====== Kutipan terpilih ======

Penjualan Mobil Domestik Merosot, Gaikindo Minta Insentif Tak Hanya untuk BEV Impor
SinPo.id - Sekretaris Umum Gabungan Industri Kendaraan Bermotor Indonesia (Gaikindo) Kukuh Kumara mengakui, insentif impor berbasis baterai (battery electric vehicle/BEV) dengan bentuk utuh atau completely built up (CBU), dalam rangka tes pasar, sukses meningkatkan adopsi mobil listrik di Indonesia. Namun, hal ini menekan kinerja industri yang sudah lama eksis.

====== Materi yang ditampilkan ======

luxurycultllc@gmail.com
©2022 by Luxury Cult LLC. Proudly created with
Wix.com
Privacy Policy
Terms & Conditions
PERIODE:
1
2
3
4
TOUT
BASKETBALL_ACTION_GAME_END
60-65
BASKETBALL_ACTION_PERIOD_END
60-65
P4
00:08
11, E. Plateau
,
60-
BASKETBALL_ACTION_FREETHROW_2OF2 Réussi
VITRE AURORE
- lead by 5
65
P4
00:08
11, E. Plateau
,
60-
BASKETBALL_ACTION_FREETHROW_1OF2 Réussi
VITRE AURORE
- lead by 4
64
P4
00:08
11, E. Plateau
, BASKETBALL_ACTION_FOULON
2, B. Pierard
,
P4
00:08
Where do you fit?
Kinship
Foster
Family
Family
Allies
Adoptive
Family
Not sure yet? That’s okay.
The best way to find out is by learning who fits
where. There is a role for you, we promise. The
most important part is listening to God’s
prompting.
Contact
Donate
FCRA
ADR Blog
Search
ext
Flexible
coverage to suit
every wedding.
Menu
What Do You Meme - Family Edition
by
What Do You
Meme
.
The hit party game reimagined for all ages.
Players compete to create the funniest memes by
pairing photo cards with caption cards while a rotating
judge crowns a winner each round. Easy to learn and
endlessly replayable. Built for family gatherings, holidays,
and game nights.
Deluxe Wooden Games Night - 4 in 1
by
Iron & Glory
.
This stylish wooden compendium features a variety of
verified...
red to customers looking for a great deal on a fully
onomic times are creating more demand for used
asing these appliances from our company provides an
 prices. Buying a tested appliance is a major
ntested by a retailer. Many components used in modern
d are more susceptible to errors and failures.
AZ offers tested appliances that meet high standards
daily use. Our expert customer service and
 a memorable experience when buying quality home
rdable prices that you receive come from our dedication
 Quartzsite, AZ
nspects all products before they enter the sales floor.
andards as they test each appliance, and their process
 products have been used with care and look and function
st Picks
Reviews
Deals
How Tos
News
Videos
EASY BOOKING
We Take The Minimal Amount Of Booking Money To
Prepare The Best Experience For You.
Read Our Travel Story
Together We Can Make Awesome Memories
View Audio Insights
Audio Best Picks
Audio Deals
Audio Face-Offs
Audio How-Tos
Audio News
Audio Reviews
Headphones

======

◆ Rincian tugas
Tolong sebutkan jabatan Kukuh Kumara di Gaikindo menurut kutipan terpilih.

◆ Hasil berikut
Sekretaris Umum Gabungan Industri Kendaraan Bermotor Indonesia (Gaikindo).